The Nigerian Senate has called on President Buhari to urgently address the nation so as to douse the tension in the country.

This comes as hoodlums continue to carry out various attacks on #EndSARS protesters and others in some parts of the country.

The Senators made the call for President Buhari to speak to the Nation after a motion was moved by Senator Biodun Olujimi and co-sponsored by all Senators on the ongoing nationwide protests believed to have been hijacked by hoodlums.

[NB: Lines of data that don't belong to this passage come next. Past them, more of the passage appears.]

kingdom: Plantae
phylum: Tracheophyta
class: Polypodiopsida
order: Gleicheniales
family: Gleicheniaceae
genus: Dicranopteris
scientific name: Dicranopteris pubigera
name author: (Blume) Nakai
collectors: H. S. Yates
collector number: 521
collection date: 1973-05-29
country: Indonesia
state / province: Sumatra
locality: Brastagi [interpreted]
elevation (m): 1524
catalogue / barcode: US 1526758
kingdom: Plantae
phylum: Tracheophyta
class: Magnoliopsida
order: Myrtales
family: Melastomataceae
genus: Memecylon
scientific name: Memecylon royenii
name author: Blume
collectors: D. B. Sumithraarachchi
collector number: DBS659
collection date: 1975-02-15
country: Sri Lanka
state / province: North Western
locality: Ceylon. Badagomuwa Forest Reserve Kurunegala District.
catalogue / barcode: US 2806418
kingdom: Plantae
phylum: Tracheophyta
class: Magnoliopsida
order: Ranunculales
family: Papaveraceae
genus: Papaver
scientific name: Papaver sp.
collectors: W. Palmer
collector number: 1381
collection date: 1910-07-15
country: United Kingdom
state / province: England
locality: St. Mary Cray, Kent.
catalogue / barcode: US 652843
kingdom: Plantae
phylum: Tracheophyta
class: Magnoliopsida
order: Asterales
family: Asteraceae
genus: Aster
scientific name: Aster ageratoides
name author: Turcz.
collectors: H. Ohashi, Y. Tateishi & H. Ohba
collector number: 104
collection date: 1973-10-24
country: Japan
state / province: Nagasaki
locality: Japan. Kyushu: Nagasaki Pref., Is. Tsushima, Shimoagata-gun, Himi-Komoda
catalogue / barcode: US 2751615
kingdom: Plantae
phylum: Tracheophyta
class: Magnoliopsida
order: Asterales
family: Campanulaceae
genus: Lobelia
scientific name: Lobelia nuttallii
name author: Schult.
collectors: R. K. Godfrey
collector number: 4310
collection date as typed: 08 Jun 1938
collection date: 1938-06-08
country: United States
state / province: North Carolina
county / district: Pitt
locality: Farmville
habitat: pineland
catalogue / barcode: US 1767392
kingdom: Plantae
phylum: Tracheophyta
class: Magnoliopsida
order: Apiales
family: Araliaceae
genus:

Part of the resolution of the Senators after deliberation include:

-Urge all tiers of government to put in place and sustain policies of social economic reforms that raise the standard of lives of our people;

-Call upon the Police to operate strictly in accordance with the rules of engagement appropriate in a democratic environment;

-Urge the Inspector General of Police to ensure a holistic comprehensive reforms of the police to increase the overall welfare including training and medical insurance of all members of the Nigeria Police Force

-Appeal to all Nigerians to resort to use of legal institutions to resolve disputes and conflicts;

-Urge the Nigerian youths and the Nigerian citizens to approach the National Assembly Committees Constitution and Reforms in order to secure far-reaching holistic amendments that are vital to the restructuring of our federation

-Urge the Federal Government to faithfully and comprehensively implement all the five demands of the #EndSARS movement and protesters with necessary timelines to rekindle confidence in government

-Appeal to #EndSARS movement and protesters to kindly in the interest of everyone stop their actions and embrace genuine dialogue; 7. Urge Mr. President to address the nation as soon as possible on these issues.

-Police should make it a duty to accompany protesters and should be involved in protecting genuine protesters.